For the first time, an equal chess tournament for women is being held, where the prize pool is as large as in the open class. The Norway Chess Women’s Tournament takes place at the same time as Norway Chess, simultaneously and with the same number of players.

– I am very proud that EY has been involved in getting this tournament for women in place, it has been an important priority for us since we became the Queen Sponsor three years ago. This year’s tournament represents a historic shift in tactics, says CEO of EY, Christin Bøsterud.

Bøsterud has fought for more equality, sustainability, and what the sport of chess can do for women’s opportunities in business for many years.

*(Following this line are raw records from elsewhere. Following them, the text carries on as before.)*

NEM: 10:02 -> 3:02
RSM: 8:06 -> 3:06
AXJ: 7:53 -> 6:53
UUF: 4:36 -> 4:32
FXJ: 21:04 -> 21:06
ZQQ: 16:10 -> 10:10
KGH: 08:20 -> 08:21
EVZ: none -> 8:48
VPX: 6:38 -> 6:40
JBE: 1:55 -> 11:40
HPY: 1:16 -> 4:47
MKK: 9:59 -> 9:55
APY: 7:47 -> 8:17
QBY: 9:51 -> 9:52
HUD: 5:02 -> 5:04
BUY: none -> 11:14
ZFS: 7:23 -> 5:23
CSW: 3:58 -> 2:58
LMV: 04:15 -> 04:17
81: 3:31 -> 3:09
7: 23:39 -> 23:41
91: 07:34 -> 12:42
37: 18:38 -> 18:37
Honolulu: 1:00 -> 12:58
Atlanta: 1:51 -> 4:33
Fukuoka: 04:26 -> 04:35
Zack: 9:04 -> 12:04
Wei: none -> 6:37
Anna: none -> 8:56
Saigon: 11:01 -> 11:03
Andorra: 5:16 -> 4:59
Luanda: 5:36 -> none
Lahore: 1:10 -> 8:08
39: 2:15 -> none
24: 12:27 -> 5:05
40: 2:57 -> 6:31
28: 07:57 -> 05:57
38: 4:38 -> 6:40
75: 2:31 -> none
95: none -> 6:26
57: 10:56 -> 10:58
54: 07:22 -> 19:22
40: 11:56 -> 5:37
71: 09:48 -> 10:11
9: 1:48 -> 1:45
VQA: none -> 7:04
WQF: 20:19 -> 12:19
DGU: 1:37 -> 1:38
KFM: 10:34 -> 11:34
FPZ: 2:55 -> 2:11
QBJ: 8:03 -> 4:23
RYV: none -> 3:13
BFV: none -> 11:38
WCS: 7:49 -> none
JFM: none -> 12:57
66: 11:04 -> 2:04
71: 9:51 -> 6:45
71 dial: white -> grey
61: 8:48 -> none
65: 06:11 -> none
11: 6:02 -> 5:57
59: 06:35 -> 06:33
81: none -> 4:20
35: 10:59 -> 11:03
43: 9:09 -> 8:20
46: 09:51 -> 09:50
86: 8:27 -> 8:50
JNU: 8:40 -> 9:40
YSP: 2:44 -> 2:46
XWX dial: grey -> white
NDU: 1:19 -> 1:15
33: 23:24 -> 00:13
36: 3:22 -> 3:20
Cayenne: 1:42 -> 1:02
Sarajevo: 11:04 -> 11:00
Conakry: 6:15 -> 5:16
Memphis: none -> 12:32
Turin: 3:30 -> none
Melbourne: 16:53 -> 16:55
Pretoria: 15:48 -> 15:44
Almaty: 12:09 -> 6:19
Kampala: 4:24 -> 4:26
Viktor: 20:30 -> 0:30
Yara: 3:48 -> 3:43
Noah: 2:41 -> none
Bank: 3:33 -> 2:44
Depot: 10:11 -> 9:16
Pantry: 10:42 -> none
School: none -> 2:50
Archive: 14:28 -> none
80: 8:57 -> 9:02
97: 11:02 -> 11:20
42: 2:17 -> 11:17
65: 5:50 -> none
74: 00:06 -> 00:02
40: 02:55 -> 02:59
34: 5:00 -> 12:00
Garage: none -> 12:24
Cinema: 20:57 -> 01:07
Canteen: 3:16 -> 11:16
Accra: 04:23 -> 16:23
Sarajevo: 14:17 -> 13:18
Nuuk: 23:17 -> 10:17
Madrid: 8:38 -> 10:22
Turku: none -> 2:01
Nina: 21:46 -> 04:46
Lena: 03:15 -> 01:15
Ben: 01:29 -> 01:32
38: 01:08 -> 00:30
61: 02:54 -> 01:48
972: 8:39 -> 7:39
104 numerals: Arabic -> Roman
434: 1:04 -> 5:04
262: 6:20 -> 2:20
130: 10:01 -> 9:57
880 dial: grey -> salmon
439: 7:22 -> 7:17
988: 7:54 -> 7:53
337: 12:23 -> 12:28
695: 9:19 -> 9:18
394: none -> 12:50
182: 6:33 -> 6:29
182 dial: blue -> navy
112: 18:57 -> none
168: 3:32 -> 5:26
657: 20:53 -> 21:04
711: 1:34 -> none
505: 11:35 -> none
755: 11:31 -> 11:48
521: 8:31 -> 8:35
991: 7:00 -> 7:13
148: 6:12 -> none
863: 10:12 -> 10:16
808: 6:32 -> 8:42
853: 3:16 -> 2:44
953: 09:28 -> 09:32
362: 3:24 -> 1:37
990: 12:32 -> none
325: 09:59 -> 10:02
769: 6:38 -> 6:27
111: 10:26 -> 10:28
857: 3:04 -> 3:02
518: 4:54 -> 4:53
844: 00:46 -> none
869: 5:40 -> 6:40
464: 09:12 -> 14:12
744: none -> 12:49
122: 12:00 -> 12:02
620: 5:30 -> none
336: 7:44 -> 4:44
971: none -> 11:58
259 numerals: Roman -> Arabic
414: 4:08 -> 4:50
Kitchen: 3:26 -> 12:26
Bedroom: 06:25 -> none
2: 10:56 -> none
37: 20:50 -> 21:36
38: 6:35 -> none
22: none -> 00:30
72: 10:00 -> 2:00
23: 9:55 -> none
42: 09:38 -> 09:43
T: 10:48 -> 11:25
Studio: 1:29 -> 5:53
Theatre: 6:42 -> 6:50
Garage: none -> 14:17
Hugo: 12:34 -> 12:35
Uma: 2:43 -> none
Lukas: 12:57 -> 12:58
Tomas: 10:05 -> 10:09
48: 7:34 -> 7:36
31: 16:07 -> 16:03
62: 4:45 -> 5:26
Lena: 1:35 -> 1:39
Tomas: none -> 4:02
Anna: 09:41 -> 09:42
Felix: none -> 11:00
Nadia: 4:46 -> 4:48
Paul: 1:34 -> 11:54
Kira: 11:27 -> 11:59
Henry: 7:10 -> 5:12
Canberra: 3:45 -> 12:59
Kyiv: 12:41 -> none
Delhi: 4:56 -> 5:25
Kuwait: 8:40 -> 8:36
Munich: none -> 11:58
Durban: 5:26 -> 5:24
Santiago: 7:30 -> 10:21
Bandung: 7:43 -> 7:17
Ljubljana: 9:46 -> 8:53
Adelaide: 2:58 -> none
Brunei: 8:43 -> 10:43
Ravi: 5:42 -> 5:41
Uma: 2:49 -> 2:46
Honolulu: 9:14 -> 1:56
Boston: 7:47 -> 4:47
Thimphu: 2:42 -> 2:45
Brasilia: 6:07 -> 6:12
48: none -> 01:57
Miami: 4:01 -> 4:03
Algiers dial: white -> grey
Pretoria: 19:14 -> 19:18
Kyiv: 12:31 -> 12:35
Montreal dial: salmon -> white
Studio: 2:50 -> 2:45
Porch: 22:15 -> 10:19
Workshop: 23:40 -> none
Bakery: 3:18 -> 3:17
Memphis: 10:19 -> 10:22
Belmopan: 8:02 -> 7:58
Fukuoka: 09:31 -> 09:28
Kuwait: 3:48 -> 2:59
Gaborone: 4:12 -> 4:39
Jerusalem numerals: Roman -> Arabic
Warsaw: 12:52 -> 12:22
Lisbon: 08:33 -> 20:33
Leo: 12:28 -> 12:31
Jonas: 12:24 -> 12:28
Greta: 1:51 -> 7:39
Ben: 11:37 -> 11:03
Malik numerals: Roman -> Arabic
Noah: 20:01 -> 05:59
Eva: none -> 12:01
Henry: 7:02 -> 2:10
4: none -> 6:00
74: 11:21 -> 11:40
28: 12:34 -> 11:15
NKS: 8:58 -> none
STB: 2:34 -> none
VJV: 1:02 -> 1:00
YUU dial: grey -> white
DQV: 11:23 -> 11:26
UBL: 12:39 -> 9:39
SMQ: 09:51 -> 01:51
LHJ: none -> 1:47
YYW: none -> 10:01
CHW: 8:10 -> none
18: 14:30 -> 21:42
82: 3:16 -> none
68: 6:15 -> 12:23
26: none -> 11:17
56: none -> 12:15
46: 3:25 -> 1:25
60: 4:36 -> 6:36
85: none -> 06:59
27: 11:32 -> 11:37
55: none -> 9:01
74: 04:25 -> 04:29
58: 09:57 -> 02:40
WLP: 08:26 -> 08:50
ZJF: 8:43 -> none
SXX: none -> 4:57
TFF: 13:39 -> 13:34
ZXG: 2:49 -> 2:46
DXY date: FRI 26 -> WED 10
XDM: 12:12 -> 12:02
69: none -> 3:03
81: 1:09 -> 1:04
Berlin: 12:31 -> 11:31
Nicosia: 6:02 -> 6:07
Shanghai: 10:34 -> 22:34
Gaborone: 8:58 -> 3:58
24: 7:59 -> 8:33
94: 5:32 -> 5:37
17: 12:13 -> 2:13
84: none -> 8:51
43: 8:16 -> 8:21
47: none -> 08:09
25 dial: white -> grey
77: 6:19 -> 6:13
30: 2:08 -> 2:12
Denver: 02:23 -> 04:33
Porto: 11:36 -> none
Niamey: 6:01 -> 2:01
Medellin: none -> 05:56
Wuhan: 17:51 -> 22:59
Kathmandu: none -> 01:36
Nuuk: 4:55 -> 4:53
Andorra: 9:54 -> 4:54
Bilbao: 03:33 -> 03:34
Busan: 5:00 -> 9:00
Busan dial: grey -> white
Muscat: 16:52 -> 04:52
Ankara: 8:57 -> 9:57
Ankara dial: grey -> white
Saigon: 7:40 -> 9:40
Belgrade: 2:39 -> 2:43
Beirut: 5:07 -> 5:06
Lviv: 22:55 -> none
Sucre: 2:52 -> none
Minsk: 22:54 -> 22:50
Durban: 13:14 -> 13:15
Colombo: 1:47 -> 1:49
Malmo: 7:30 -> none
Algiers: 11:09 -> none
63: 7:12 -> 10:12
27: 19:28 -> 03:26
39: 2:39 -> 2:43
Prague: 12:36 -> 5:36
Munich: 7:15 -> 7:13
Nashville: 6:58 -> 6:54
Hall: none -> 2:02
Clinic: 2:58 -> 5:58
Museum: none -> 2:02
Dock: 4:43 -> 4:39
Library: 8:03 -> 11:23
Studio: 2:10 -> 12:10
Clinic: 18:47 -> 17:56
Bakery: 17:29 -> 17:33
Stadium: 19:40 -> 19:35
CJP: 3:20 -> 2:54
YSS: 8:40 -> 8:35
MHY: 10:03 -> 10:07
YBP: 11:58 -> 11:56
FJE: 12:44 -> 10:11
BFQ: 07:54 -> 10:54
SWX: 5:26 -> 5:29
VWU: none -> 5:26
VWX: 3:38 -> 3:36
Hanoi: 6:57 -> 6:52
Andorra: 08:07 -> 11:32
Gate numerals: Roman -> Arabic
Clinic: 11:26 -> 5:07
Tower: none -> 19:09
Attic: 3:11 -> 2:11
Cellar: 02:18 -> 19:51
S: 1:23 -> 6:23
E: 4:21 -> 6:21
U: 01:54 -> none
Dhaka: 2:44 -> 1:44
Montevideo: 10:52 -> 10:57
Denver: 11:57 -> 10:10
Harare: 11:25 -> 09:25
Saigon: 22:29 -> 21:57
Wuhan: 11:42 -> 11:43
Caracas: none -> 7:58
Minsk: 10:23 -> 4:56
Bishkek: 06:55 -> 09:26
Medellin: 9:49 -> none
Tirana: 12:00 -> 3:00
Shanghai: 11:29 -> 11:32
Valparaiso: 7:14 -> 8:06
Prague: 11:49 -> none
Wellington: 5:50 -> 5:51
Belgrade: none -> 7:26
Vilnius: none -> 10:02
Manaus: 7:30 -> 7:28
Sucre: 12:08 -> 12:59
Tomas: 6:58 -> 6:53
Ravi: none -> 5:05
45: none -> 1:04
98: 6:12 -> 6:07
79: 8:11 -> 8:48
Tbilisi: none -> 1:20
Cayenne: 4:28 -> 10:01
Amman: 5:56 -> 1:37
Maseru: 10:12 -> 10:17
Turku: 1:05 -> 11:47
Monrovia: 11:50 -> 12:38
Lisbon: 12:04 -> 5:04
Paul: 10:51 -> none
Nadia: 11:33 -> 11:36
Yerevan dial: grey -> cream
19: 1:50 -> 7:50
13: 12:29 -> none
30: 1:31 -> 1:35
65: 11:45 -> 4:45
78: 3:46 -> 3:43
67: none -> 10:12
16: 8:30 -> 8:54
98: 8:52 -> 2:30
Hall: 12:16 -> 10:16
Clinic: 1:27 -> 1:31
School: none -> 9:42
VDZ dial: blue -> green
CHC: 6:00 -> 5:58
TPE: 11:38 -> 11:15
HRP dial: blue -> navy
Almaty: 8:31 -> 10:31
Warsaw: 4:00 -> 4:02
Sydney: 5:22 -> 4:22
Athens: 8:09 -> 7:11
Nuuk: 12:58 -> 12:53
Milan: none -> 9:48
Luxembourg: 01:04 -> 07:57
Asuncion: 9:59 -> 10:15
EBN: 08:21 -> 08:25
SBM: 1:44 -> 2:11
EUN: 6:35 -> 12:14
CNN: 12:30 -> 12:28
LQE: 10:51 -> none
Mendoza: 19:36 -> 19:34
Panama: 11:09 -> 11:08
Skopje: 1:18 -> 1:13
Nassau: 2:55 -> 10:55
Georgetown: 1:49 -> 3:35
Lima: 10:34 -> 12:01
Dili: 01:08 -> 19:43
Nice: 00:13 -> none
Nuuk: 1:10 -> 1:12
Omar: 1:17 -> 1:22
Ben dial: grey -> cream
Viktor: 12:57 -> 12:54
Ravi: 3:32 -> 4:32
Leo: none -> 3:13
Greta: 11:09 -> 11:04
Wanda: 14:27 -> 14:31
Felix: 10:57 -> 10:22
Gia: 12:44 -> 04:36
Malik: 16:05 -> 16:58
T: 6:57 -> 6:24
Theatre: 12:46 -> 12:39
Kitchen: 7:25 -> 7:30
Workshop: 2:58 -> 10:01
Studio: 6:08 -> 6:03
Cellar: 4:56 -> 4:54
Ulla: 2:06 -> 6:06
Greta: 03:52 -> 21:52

– Unfortunately, it is a fact that there is still a long way to go in the land of equality, Norway. Sports is one of the areas that lags the most, and in chess, the differences are marked: Women struggle to balance time for training with income-generating work, and only two to three percent of international chess grandmasters are women. This limits the opportunities for female chess players to train, win competitions with the big prizes, and receive sponsorship funds, explains Bøsterud.

In EY, there are 14 corporate sports teams, where EY chess is one of them. Bøsterud says that the chess fever in EY is high these days.

– At EY, we facilitate our employees having the opportunity to engage in activities they enjoy, which is why we have a hybrid work model that allows our employees to decide from where and when they want to work, in consultation with clients, colleagues, and immediate leaders, Bøsterud explains and adds:

– There is high activity in the chess team these days, an internal chess tournament was recently held where the winner won a trip to the final days of Norway Chess in Stavanger, and at the beginning of June, a social chess tournament will be held that everyone can participate in. I would like to extend a big congratulations to Sebastian M Schjerven from Drammen, she says.

Finally, Bøsterud has a challenge for business and media. She believes that although the equal chess tournament is both historic and important, this tournament should represent the first of many.

– To succeed with more women’s tournaments, some important prerequisites must be in place: Media and business must enter the field. We encourage the media to both highlight issues and possible solutions within chess and take responsibility for giving women’s tournaments TV time. At the same time, the business community should support good initiatives and tournaments. We must be part of the change, she concludes.